ICMR Perspectives: Digital Assets
Background
One particular technology that has become very popular and controversial are digital or cryptocurrencies backed by blockchain technology. While the first digital currency, Bitcoin, emerged in 2009, public awareness of digital currencies increased around 2016. However, every new transformative technology will go through a growth cycle – phases which range from digitalisation, deception, disruption to democratisation. In the initial days of Bitcoin, many pointed out that it was overhyped, and discussions revolved within the domain of speculative investors. This is considered the period of “deception” before it really “disrupts” existing industries. After Bitcoin’s well-documented meteoric boom in 2017 and bust in 2018, interest from policy makers and regulators have intensified as it became clear that changes were needed to establish a sustainable and more stable digital currency ecosystem.
The subjects of blockchain and digital currencies are, however, significant in scope and are still relatively nascent. In addition, the economic potential and risk of these topics are still widely debated in the policy and regulatory space with large differences in views concerning digital assets or digital currencies, initial coin offerings (ICOs) or tokens and exchanges. Even the terminologies are not standardised and are sometimes used interchangeably, with growing diversity in terminology over time as regulators gain a more nuanced understanding of their differences.
Executive Summary
- Section 1 starts with an introduction to the key elements of blockchain as the underlying technology behind digital assets, to provide a broad understanding of how this evolving technology may impact the future of the financial industry.
- Section 2 discusses the role of digital assets as a new asset class for investment, consumer behaviour and attitudes to it, regulatory approaches taken by different jurisdictions as well as Malaysia’s regulatory approach.

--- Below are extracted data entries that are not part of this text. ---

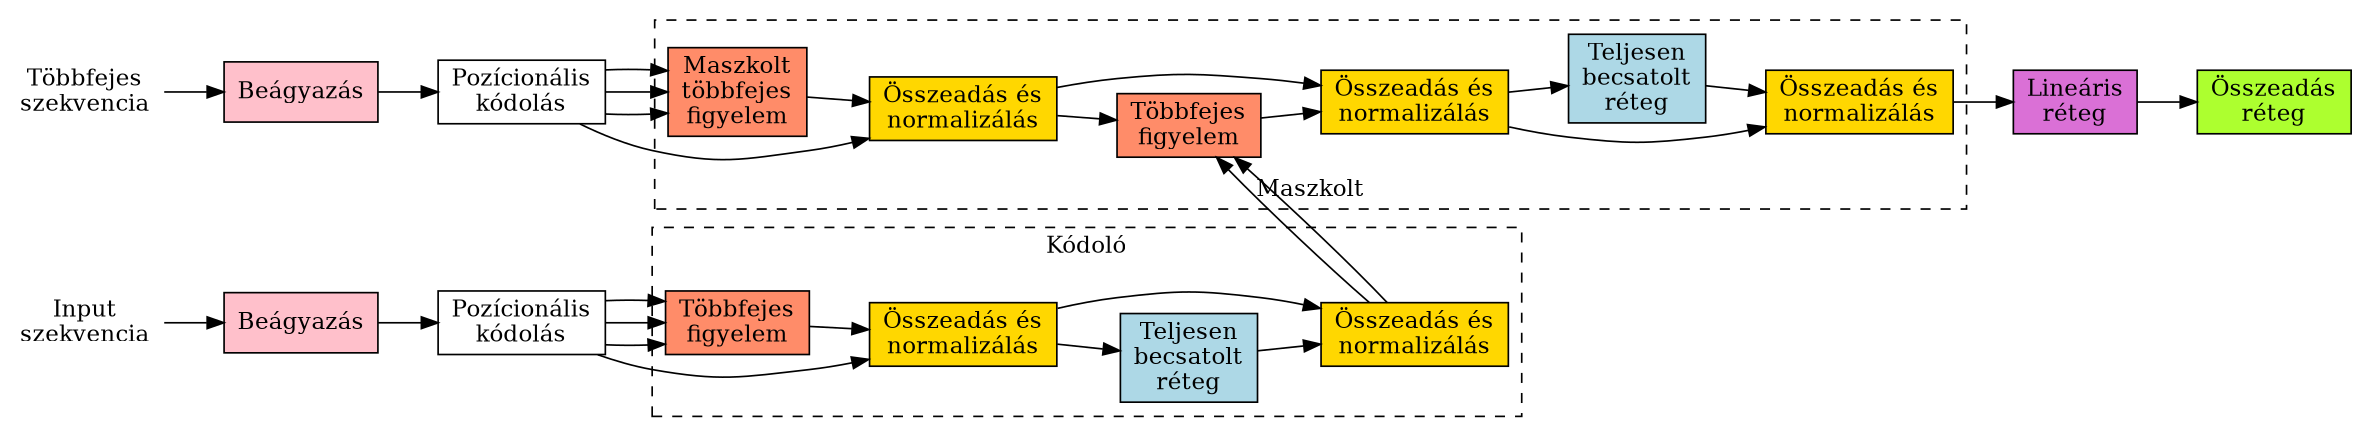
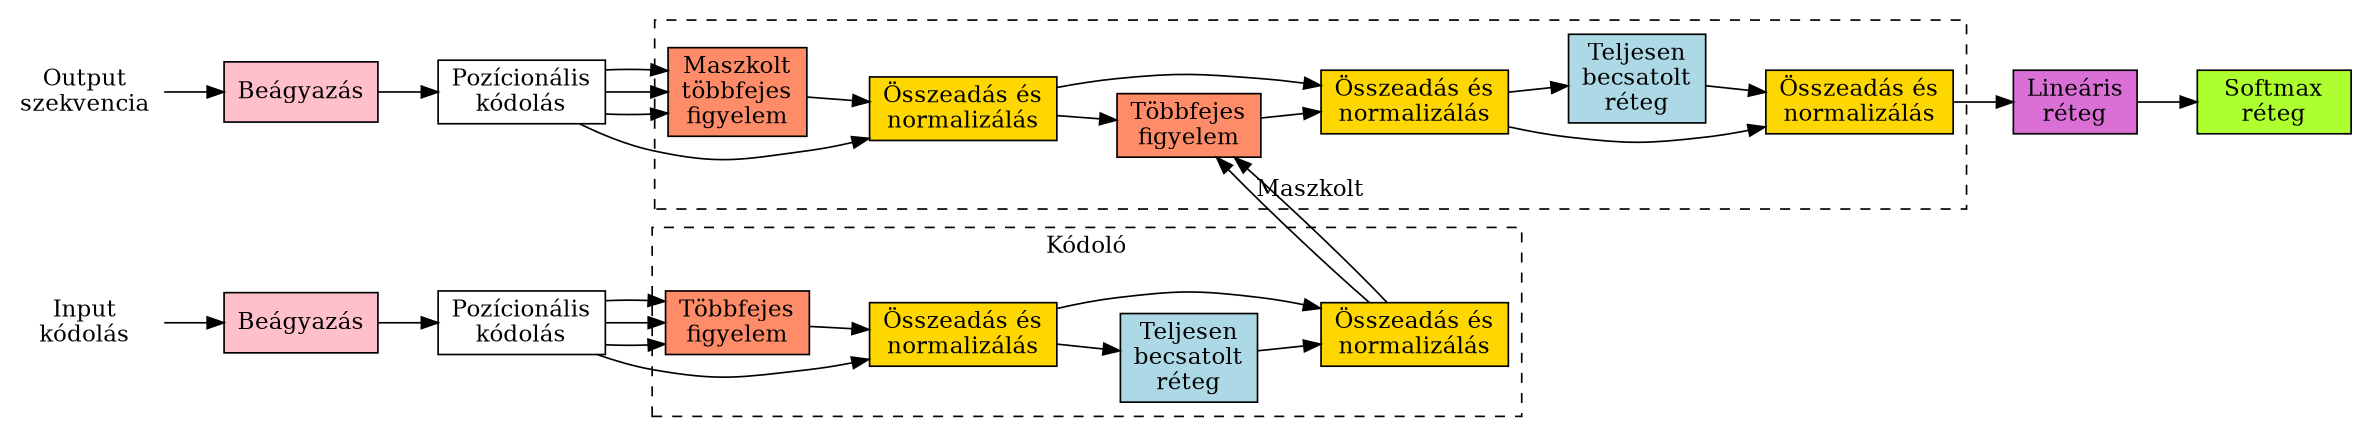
  digraph {
    rankdir=LR
    node [fillcolor=gold1 shape=rectangle style=filled]
    n1 [fillcolor=salmon1 label="Többfejes\nfigyelem"]
    n2 [fillcolor=lightblue label="Teljesen\nbecsatolt\nréteg"]
    n3 [label="Összeadás és\nnormalizálás"]
    n4 [label="Összeadás és\nnormalizálás"]
    n5 [fillcolor=salmon1 label="Maszkolt\ntöbbfejes\nfigyelem"]
    n6 [fillcolor=salmon1 label="Többfejes\nfigyelem"]
    n7 [label="Összeadás és\nnormalizálás"]
    n8 [label="Összeadás és\nnormalizálás"]
    n9 [label="Összeadás és\nnormalizálás"]
    n10 [fillcolor=lightblue label="Teljesen\nbecsatolt\nréteg"]
    n11 [fillcolor=orchid label="Lineáris\nréteg"]
-   n12 [label="Input\nszekvencia" shape=plaintext fillcolor="" style=""]
+   n12 [label="Input\nkódolás" shape=plaintext fillcolor="" style=""]
    n13 [fillcolor=pink label="Beágyazás"]
    n14 [label="Pozícionális\nkódolás" fillcolor="" style=""]
-   n15 [label="Többfejes\nszekvencia" shape=plaintext fillcolor="" style=""]
+   n15 [label="Output\nszekvencia" shape=plaintext fillcolor="" style=""]
    n16 [fillcolor=pink label="Beágyazás"]
    n17 [label="Pozícionális\nkódolás" fillcolor="" style=""]
-   n18 [fillcolor=greenyellow label="Összeadás\nréteg"]
+   n18 [fillcolor=greenyellow label="Softmax\nréteg"]
    subgraph cluster_1 {
      label="Kódoló"
      style=dashed
      n1
      n2
      n3
      n4
    }
    subgraph cluster_2 {
      label=Maszkolt
      labelloc=b
      style=dashed
      n5
      n6
      n7
      n8
      n9
      n10
    }
    n1 -> n3
    n2 -> n4
    n3 -> n2
    n3 -> n4
    n4 -> n6 [constraint=False]
    n4 -> n6 [constraint=False]
    n5 -> n7
    n6 -> n8
    n7 -> n6
    n7 -> n8
    n8 -> n9
    n8 -> n10
    n9 -> n11
    n10 -> n9
    n11 -> n18
    n12 -> n13
    n13 -> n14
    n14 -> n1
    n14 -> n1
    n14 -> n1
    n14 -> n3
    n15 -> n16
    n16 -> n17
    n17 -> n5
    n17 -> n5
    n17 -> n5
    n17 -> n7
  }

- Section 3 discusses the role of digital assets as an alternative fundraising mechanism, consumer behaviour and attitudes to it, regulatory approaches taken by different jurisdictions as well as Malaysia’s regulatory approach.
- Section 4 provides an assessment of the regulatory approach in Malaysia and concludes with some key considerations for policy makers and the financial industry participants to work together to identify innovative opportunities for leveraging on this promising technology for overall capital market development.
- It is not the intention of this study to be exhaustive. Given the rapid evolutions in its technological applications and as digital assets and its varying forms further emerge over time, further adaptations to the regulatory approaches may need to be considered.